Return all the records, each one exactly as given.

(Dataset entries)
---

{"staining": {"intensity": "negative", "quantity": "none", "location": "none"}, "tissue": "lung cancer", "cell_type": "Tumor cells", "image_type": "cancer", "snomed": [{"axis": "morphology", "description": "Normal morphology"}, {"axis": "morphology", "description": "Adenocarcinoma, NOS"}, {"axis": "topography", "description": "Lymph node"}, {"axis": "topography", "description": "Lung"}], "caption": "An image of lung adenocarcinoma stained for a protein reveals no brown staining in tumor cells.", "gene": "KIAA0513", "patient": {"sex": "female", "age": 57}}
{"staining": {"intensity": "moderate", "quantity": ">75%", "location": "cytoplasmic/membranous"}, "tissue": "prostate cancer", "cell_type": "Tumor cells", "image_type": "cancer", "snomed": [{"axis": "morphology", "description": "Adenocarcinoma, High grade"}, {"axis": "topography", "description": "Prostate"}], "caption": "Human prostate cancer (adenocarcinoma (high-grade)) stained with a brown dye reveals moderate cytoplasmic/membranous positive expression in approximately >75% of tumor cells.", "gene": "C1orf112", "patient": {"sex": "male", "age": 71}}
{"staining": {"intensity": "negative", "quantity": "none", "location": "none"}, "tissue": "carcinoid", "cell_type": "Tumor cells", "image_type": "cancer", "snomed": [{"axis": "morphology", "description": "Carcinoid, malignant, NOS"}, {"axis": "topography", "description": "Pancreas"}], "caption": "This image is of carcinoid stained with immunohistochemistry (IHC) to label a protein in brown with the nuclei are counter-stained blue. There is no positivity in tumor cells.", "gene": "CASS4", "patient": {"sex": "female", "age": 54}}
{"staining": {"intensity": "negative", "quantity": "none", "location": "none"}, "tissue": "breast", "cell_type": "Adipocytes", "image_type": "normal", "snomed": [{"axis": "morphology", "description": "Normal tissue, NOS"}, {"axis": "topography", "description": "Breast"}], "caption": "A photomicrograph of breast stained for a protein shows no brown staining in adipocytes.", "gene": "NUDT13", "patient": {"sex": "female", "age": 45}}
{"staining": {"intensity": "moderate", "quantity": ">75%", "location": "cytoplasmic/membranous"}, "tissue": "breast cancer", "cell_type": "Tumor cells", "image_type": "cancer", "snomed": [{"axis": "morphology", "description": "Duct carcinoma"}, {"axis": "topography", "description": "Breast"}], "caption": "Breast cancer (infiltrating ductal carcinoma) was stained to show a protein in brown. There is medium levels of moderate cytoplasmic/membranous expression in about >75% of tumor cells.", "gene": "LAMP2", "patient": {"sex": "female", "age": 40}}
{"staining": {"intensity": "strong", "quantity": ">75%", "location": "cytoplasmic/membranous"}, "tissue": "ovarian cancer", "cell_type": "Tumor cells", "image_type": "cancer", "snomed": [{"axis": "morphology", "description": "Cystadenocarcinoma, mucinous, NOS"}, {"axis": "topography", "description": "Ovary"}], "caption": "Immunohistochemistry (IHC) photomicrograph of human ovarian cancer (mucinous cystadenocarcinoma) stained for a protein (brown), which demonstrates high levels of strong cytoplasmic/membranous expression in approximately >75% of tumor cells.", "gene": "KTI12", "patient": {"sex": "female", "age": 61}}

---

[TASK OUTPUT]:
{"staining": {"intensity": "negative", "quantity": "none", "location": "none"}, "tissue": "lung cancer", "cell_type": "Tumor cells", "image_type": "cancer", "snomed": [{"axis": "morphology", "description": "Normal morphology"}, {"axis": "morphology", "description": "Adenocarcinoma, NOS"}, {"axis": "topography", "description": "Lymph node"}, {"axis": "topography", "description": "Lung"}], "caption": "An image of lung adenocarcinoma stained for a protein reveals no brown staining in tumor cells.", "gene": "KIAA0513", "patient": {"sex": "female", "age": 57}}
{"staining": {"intensity": "moderate", "quantity": ">75%", "location": "cytoplasmic/membranous"}, "tissue": "prostate cancer", "cell_type": "Tumor cells", "image_type": "cancer", "snomed": [{"axis": "morphology", "description": "Adenocarcinoma, High grade"}, {"axis": "topography", "description": "Prostate"}], "caption": "Human prostate cancer (adenocarcinoma (high-grade)) stained with a brown dye reveals moderate cytoplasmic/membranous positive expression in approximately >75% of tumor cells.", "gene": "C1orf112", "patient": {"sex": "male", "age": 71}}
{"staining": {"intensity": "negative", "quantity": "none", "location": "none"}, "tissue": "carcinoid", "cell_type": "Tumor cells", "image_type": "cancer", "snomed": [{"axis": "morphology", "description": "Carcinoid, malignant, NOS"}, {"axis": "topography", "description": "Pancreas"}], "caption": "This image is of carcinoid stained with immunohistochemistry (IHC) to label a protein in brown with the nuclei are counter-stained blue. There is no positivity in tumor cells.", "gene": "CASS4", "patient": {"sex": "female", "age": 54}}
{"staining": {"intensity": "negative", "quantity": "none", "location": "none"}, "tissue": "breast", "cell_type": "Adipocytes", "image_type": "normal", "snomed": [{"axis": "morphology", "description": "Normal tissue, NOS"}, {"axis": "topography", "description": "Breast"}], "caption": "A photomicrograph of breast stained for a protein shows no brown staining in adipocytes.", "gene": "NUDT13", "patient": {"sex": "female", "age": 45}}
{"staining": {"intensity": "moderate", "quantity": ">75%", "location": "cytoplasmic/membranous"}, "tissue": "breast cancer", "cell_type": "Tumor cells", "image_type": "cancer", "snomed": [{"axis": "morphology", "description": "Duct carcinoma"}, {"axis": "topography", "description": "Breast"}], "caption": "Breast cancer (infiltrating ductal carcinoma) was stained to show a protein in brown. There is medium levels of moderate cytoplasmic/membranous expression in about >75% of tumor cells.", "gene": "LAMP2", "patient": {"sex": "female", "age": 40}}
{"staining": {"intensity": "strong", "quantity": ">75%", "location": "cytoplasmic/membranous"}, "tissue": "ovarian cancer", "cell_type": "Tumor cells", "image_type": "cancer", "snomed": [{"axis": "morphology", "description": "Cystadenocarcinoma, mucinous, NOS"}, {"axis": "topography", "description": "Ovary"}], "caption": "Immunohistochemistry (IHC) photomicrograph of human ovarian cancer (mucinous cystadenocarcinoma) stained for a protein (brown), which demonstrates high levels of strong cytoplasmic/membranous expression in approximately >75% of tumor cells.", "gene": "KTI12", "patient": {"sex": "female", "age": 61}}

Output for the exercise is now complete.